THE DATA:

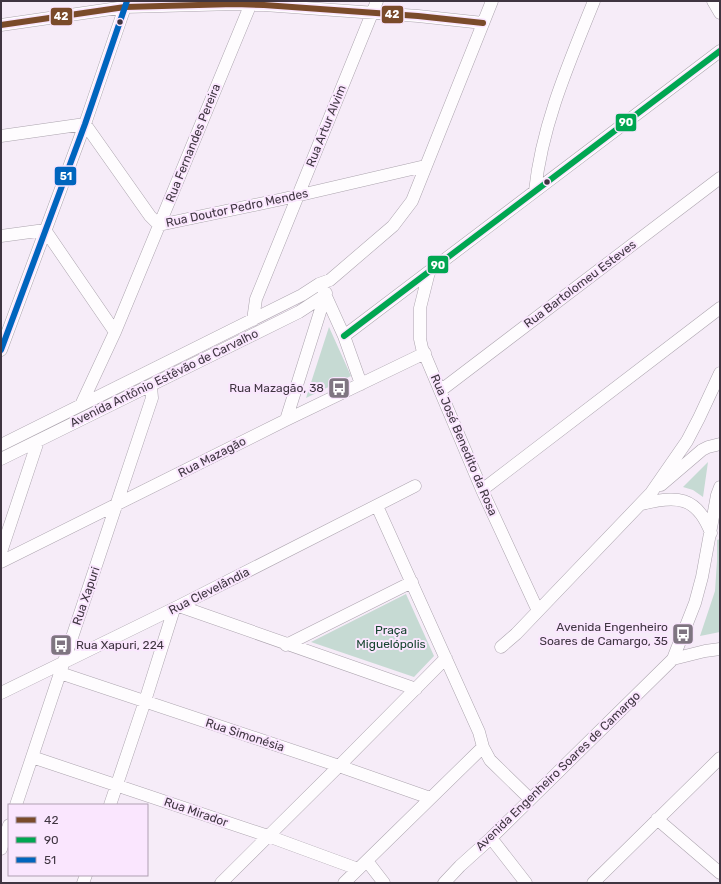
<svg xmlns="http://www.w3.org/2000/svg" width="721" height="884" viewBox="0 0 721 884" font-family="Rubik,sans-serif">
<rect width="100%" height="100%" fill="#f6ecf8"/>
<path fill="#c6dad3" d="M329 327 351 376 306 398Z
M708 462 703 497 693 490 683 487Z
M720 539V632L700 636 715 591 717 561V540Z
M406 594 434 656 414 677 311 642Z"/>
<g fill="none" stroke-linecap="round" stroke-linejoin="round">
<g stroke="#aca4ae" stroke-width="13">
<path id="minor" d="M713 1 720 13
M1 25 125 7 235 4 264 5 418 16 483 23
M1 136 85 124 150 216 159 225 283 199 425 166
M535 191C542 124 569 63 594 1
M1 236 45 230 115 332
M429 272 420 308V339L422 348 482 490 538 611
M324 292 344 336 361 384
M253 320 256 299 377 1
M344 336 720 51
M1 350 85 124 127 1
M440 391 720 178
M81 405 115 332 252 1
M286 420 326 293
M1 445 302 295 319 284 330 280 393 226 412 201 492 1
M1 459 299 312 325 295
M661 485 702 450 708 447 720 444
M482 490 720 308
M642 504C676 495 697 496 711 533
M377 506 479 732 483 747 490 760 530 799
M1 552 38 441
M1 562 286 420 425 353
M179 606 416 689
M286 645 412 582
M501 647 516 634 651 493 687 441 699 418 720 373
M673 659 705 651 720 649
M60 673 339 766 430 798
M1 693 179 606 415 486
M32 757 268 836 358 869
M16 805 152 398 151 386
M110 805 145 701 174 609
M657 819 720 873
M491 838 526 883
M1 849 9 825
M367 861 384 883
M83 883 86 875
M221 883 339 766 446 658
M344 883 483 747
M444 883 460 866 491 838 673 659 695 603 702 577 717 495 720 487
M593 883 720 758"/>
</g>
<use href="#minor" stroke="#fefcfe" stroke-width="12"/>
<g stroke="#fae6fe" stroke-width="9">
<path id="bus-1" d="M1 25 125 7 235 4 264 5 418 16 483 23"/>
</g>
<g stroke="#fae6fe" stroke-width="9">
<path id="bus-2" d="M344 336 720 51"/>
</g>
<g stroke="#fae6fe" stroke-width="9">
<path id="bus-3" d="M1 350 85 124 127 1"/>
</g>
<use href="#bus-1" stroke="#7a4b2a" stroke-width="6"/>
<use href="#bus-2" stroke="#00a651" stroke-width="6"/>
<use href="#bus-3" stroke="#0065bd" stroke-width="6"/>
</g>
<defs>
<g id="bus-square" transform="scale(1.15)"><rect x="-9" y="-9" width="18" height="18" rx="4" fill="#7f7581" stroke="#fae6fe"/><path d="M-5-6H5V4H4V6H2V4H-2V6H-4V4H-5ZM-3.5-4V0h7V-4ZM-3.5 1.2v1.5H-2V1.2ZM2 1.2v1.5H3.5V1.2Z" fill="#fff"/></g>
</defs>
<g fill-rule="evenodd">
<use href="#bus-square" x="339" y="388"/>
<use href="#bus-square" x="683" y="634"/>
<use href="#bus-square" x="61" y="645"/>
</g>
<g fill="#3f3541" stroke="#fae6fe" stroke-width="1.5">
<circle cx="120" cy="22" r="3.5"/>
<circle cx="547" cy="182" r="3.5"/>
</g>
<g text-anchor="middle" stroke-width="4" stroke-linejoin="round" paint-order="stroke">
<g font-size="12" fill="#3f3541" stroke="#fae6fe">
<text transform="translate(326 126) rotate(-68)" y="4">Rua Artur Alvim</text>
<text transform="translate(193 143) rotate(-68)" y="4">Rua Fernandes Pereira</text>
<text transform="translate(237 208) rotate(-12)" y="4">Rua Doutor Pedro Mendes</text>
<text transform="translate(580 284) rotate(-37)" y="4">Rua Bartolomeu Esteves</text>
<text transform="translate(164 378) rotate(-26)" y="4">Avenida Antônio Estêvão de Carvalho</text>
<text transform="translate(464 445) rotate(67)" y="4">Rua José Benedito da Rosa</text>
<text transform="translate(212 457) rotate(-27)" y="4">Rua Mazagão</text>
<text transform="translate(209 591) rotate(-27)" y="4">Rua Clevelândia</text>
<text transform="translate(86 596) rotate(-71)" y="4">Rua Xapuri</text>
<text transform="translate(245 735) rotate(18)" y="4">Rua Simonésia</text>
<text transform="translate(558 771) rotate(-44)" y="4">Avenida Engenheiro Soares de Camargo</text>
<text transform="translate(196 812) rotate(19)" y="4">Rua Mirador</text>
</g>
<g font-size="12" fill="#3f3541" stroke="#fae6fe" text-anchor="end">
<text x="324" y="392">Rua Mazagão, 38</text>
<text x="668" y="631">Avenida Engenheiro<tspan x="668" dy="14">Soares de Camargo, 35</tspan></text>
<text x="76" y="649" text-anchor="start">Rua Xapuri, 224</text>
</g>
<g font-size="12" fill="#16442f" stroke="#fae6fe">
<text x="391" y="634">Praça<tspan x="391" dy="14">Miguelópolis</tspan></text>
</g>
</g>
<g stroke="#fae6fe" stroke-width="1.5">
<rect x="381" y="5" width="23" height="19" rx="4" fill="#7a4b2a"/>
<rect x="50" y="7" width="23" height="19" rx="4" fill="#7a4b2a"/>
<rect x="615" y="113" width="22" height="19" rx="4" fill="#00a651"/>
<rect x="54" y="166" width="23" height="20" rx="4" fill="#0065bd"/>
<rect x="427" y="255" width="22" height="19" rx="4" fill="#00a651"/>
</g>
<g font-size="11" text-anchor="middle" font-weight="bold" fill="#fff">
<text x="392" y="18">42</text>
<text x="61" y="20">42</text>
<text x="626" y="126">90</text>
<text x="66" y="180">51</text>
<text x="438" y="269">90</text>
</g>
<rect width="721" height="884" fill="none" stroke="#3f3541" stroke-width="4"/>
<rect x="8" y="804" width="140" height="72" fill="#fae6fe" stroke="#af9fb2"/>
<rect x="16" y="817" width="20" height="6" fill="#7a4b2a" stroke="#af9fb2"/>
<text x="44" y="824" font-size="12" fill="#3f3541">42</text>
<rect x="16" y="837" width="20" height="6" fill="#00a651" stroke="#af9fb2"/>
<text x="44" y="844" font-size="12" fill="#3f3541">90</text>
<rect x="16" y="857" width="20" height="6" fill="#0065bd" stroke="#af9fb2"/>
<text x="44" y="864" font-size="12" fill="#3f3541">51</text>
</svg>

PROBLEM: Could you find every line in the records above that has the string "Mazagão" and copy it?

YOUR RESPONSE:
<text transform="translate(212 457) rotate(-27)" y="4">Rua Mazagão</text>
<text x="324" y="392">Rua Mazagão, 38</text>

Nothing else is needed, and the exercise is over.